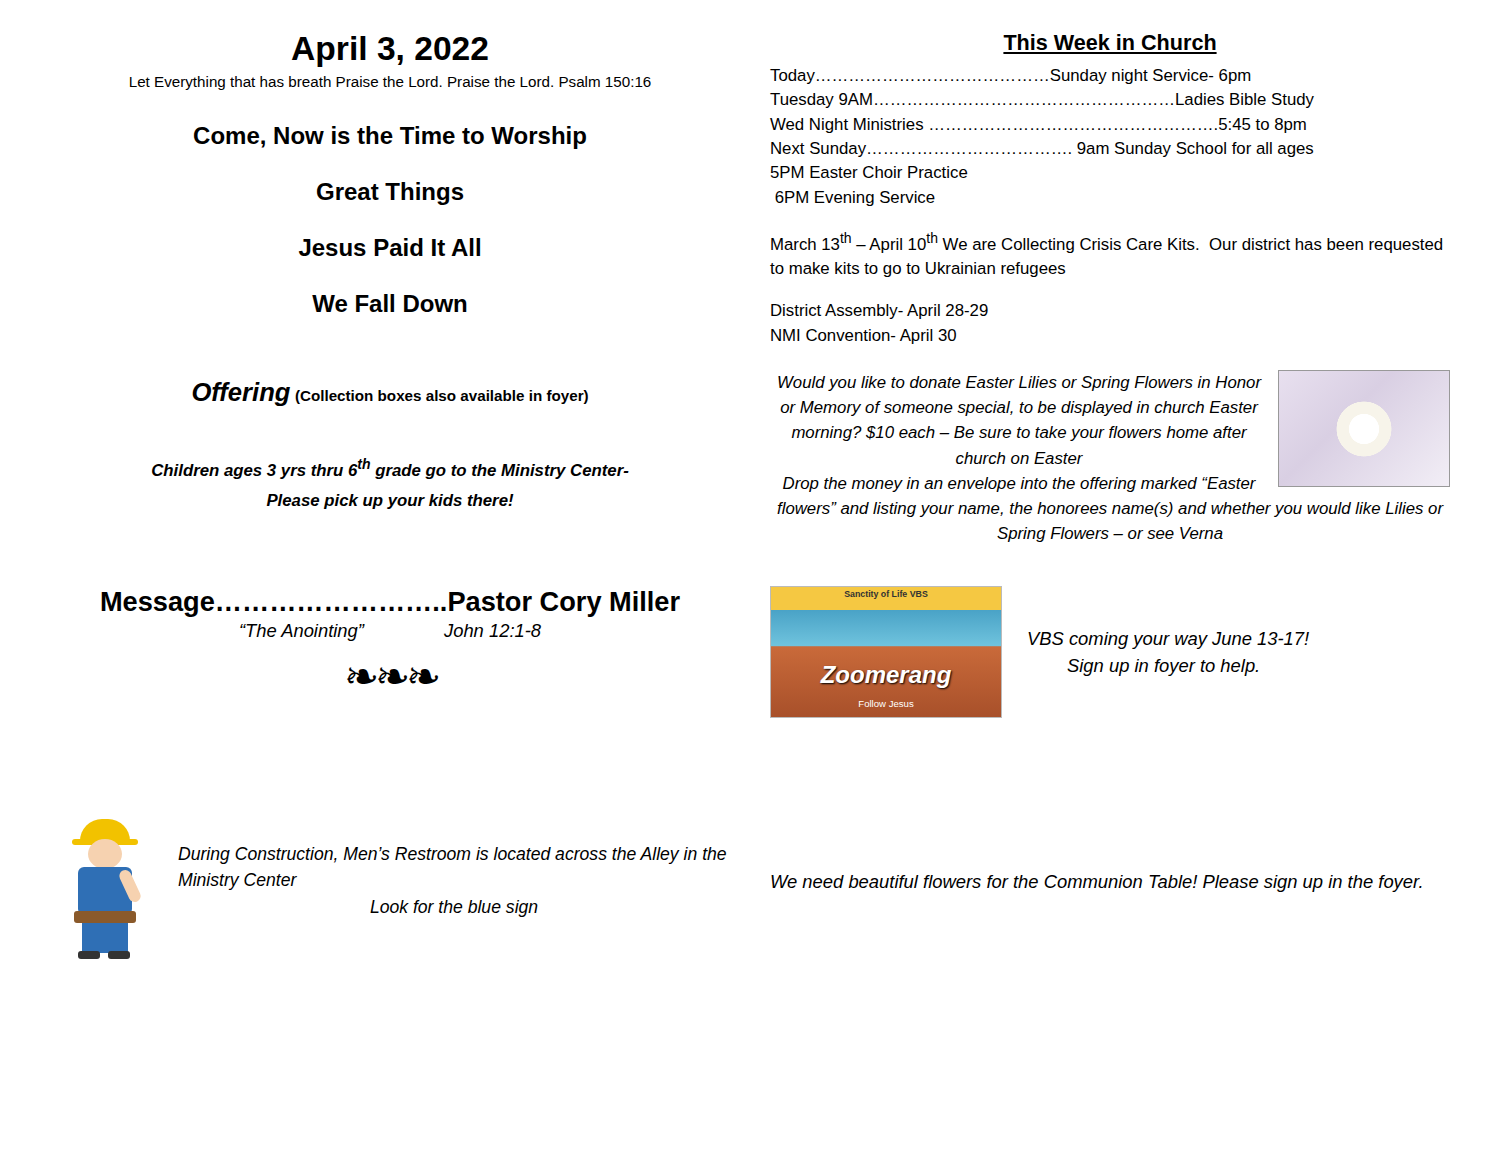April 3, 2022
Let Everything that has breath Praise the Lord. Praise the Lord. Psalm 150:16
Come, Now is the Time to Worship
Great Things
Jesus Paid It All
We Fall Down
Offering (Collection boxes also available in foyer)
Children ages 3 yrs thru 6th grade go to the Ministry Center-
Please pick up your kids there!
Message……………………..Pastor Cory Miller
“The Anointing”John 12:1-8
❧❧❧
During Construction, Men’s Restroom is located across the Alley in the Ministry Center Look for the blue sign
This Week in Church
Today……………………………………Sunday night Service- 6pm
Tuesday 9AM………………………………………………Ladies Bible Study
Wed Night Ministries …………………………………………….5:45 to 8pm
Next Sunday………………………………. 9am Sunday School for all ages
5PM Easter Choir Practice
6PM Evening Service
March 13th – April 10th We are Collecting Crisis Care Kits. Our district has been requested to make kits to go to Ukrainian refugees
District Assembly- April 28-29
NMI Convention- April 30
Would you like to donate Easter Lilies or Spring Flowers in Honor or Memory of someone special, to be displayed in church Easter morning? $10 each – Be sure to take your flowers home after church on Easter Drop the money in an envelope into the offering marked “Easter flowers” and listing your name, the honorees name(s) and whether you would like Lilies or Spring Flowers – or see Verna
Sanctity of Life VBS
Zoomerang
Follow Jesus
VBS coming your way June 13-17! Sign up in foyer to help.
We need beautiful flowers for the Communion Table! Please sign up in the foyer.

========================================================================

• The task: Scan the records above for the string "Ministry", then select every line that holds it.

• Answer space:
Children ages 3 yrs thru 6th grade go to the Ministry Center-
During Construction, Men’s Restroom is located across the Alley in the Ministry Center Look for the blue sign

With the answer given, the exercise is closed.